NPR's Michele Kelemen reports.

MICHELE KELEMEN: Knowing that China and Russia had vetoed previous efforts to get the Security Council to take action on Myanmar, U.S. diplomats said it was a success just to get the council together in an emergency session to talk about the crackdown on protesting monks.

In the end, the divided council came out with a fairly bland statement read out by the current council president, French Ambassador Jean-Maurice Ripert.

Ambassador JEAN-MAURICE RIPERT (President, U.N. Security Council): They welcome the decision by the secretary general to urgently dispatch his special envoy to the region and underline the importance that Mr. Gambari be received by the authorities on Myanmar as soon as possible.

KELEMEN: As they spoke, Ibrahim Gambari still didn't have permission to visit. U.S. and British diplomats added a sense of urgency. U.S. Ambassador Zalmay Khalilzad said Gambari should be let in soon as reports are already coming in about protesters being killed, and Buddhist monks arrested and beaten.

Ambassador ZALMAY KHALILZAD (U.S. Ambassador to the United Nations): It's not good for Mr.
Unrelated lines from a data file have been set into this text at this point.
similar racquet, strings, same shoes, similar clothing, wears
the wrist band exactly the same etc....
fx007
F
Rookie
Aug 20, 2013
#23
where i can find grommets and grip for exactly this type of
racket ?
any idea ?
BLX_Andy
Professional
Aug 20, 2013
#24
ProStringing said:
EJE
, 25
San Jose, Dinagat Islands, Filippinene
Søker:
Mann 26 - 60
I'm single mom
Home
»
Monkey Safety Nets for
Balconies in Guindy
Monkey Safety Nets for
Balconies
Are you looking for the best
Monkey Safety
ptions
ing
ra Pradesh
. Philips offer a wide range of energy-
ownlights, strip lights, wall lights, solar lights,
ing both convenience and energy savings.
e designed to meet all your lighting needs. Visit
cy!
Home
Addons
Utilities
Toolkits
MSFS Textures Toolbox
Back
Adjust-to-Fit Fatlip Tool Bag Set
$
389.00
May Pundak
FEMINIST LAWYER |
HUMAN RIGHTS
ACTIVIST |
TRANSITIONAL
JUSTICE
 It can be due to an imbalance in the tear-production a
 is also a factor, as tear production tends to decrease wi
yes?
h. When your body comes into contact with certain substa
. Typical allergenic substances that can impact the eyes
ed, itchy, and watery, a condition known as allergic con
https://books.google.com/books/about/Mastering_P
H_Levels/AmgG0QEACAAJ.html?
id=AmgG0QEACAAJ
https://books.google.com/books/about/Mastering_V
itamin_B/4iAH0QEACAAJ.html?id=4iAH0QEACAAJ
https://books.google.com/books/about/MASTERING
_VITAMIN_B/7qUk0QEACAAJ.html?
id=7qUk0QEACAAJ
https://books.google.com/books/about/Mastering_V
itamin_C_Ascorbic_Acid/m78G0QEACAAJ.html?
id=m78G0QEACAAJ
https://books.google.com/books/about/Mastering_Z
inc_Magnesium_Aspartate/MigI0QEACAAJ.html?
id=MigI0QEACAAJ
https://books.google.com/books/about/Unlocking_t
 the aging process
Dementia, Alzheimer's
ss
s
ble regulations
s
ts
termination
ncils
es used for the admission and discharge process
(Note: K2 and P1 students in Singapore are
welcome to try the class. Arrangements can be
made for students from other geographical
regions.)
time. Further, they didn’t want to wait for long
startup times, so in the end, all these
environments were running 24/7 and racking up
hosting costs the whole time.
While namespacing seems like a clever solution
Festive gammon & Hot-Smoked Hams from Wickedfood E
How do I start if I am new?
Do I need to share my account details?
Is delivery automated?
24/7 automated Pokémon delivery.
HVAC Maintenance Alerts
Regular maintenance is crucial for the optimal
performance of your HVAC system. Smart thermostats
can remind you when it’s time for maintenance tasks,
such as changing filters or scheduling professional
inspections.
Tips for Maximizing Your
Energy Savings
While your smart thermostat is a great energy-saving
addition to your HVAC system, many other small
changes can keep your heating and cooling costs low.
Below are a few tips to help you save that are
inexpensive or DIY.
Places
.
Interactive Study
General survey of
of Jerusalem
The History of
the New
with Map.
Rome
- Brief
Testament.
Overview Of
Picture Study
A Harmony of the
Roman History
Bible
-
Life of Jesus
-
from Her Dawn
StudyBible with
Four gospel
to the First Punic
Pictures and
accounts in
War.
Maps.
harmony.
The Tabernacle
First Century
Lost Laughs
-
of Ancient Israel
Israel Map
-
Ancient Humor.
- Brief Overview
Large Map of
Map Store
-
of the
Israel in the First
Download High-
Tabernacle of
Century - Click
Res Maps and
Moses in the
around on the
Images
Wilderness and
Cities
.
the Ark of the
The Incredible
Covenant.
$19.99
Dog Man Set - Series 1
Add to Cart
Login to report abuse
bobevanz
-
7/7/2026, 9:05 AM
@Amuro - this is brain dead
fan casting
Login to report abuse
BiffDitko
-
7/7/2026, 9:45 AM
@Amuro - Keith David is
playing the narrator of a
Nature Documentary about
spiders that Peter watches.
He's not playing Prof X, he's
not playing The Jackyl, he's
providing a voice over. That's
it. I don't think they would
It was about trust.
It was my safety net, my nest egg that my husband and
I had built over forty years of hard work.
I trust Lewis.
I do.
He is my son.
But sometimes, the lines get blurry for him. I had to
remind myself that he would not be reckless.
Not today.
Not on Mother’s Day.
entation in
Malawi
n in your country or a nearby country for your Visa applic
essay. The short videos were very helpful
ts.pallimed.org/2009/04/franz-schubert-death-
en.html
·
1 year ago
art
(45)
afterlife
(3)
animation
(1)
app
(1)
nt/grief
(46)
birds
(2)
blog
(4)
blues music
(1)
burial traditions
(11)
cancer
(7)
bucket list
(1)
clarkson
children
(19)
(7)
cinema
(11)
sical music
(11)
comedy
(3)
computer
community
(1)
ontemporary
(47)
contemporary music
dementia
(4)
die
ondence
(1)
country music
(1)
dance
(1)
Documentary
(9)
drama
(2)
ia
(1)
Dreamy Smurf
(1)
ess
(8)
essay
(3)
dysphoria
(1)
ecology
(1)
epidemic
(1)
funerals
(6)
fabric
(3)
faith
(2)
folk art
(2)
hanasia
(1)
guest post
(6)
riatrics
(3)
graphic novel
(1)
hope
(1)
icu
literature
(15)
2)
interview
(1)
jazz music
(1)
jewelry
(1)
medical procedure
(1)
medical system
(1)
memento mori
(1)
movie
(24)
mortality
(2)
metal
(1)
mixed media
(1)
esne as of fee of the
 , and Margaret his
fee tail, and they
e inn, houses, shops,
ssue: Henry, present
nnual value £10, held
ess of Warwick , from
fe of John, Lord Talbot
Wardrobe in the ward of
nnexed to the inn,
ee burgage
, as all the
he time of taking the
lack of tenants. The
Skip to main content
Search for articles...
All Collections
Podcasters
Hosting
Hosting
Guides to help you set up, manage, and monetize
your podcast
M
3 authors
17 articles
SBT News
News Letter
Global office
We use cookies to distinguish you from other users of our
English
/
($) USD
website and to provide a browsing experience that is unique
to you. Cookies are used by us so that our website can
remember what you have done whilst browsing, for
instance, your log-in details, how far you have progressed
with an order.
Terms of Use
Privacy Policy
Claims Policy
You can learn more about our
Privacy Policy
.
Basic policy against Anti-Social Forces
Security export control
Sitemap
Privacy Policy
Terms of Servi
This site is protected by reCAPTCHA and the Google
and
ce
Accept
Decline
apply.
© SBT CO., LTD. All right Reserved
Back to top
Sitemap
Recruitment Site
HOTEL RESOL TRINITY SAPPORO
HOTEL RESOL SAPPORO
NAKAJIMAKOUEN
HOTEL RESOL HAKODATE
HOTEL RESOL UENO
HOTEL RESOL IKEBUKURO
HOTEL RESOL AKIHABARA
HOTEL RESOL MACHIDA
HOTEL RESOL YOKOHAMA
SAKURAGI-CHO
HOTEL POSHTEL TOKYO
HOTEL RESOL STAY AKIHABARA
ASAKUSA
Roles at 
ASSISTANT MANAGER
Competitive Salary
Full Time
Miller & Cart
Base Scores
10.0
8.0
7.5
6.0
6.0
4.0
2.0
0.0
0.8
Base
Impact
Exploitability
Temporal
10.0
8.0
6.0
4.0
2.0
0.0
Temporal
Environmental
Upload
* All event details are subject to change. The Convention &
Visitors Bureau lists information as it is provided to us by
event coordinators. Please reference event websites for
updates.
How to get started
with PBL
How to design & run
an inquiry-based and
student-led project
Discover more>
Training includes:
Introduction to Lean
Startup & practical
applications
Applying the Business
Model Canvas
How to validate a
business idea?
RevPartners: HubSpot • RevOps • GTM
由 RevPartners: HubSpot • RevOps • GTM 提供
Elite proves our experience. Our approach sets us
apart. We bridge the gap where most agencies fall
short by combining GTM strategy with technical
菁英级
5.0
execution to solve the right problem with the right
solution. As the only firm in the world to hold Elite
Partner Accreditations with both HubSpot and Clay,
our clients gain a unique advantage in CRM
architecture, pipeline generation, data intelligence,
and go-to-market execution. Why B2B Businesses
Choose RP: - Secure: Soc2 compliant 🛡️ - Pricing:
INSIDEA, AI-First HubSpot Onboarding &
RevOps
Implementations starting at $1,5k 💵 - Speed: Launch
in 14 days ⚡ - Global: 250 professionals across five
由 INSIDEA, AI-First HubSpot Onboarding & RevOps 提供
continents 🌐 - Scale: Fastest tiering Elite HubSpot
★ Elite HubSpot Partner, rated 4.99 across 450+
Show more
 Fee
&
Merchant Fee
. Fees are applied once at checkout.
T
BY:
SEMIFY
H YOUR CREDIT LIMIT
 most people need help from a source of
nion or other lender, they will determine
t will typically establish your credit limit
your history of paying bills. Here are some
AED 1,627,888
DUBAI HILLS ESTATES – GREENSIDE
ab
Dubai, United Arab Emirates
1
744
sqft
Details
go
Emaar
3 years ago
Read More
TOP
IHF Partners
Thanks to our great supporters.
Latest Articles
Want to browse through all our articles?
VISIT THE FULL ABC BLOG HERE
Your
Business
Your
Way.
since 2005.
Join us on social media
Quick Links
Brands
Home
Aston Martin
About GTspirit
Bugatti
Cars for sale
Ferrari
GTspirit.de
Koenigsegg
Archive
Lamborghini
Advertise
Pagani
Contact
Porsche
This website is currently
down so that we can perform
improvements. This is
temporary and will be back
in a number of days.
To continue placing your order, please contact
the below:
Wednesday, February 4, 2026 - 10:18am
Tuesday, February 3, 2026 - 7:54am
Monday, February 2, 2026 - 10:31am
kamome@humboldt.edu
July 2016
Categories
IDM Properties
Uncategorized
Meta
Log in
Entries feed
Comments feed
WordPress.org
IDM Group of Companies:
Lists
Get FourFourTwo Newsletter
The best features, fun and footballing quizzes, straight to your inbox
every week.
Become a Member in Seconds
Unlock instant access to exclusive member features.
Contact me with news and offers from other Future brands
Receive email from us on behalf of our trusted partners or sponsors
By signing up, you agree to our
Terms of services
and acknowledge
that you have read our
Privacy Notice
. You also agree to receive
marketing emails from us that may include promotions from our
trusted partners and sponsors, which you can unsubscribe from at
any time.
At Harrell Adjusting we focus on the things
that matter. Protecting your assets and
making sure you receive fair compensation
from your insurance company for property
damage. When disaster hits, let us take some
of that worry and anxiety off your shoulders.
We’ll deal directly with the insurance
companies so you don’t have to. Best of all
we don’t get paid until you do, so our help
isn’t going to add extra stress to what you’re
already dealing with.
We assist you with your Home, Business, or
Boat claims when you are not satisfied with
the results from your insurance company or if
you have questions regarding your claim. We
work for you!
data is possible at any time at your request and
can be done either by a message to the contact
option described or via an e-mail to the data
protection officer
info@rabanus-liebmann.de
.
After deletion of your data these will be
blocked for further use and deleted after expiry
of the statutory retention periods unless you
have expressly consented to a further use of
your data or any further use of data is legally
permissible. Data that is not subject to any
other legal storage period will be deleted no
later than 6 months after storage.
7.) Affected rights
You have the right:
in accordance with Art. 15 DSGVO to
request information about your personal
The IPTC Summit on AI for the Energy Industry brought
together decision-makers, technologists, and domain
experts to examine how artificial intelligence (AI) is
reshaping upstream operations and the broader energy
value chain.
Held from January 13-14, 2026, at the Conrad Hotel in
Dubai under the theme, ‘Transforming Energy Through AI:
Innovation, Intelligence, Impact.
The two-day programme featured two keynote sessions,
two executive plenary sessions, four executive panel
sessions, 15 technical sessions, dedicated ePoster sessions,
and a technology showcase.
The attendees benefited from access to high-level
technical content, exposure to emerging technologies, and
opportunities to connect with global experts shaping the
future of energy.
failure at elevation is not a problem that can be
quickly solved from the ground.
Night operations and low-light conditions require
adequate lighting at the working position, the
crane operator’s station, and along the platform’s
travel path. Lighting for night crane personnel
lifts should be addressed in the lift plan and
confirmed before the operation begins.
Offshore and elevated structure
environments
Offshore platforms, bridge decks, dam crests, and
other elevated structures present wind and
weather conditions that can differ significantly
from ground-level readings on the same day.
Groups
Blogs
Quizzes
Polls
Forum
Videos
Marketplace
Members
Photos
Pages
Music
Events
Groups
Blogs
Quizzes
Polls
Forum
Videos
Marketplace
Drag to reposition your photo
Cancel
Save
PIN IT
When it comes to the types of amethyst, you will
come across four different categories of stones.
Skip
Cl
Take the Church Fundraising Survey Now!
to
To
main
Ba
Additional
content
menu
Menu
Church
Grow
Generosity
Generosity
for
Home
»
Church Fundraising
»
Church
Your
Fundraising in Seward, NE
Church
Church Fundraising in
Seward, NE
Gambari's visit to be delayed for the situation to continue to escalate, to pose an increasing threat to regional peace and stability. It wouldn't be good for Mr. Gambari to go and visit gravesites after many more Burmese have been killed.

KELEMEN: President Bush, this week, announced tighter U.S. sanctions on Myanmar in a speech calling on the U.N. to do more to protect human rights.

British Ambassador John Sawers says he expects the violence unfolding in Myanmar will continue to be a dominant theme of the U.N. General Assembly over the next few days.

Ambassador JOHN SAWERS (Britain Ambassador to the United Nations): Professor Gambari spoke of a fork in the road for the Burmese authorities whether they go backwards - it's the period of violence and repression - or whether they can find a way forward to negotiate a new future for their country through national reconciliation.

KELEMEN: But while China and Russia went along with the idea of sending the secretary general's envoy back to try to facilitate political negotiations, Russia's ambassador tried to change the topic to his country's latest diplomatic showdown with the former Soviet Republic of Georgia.

And China's Ambassador Wang Guangya made clear he doesn't support the idea of punishing Myanmar's rulers with sanctions.

Ambassador WANG GUANGYA (China Ambassador to the United Nations): We believe that the sanctions is not helpful for the situation down there.

KELEMEN: And he still doesn't think the issue belongs in the Security Council.

Ambassador GUANGYA: As far as China see it and also many other members see it, that because the situation there has some problems. But these problems, now at this stage, does not constitute a threat to international and regional peace and stability.

KELEMEN: The U.S. has been trying to urge China and others with influence in Myanmar to use it, and prevent the crisis from escalating.

Michele Kelemen, NPR News, The United Nations.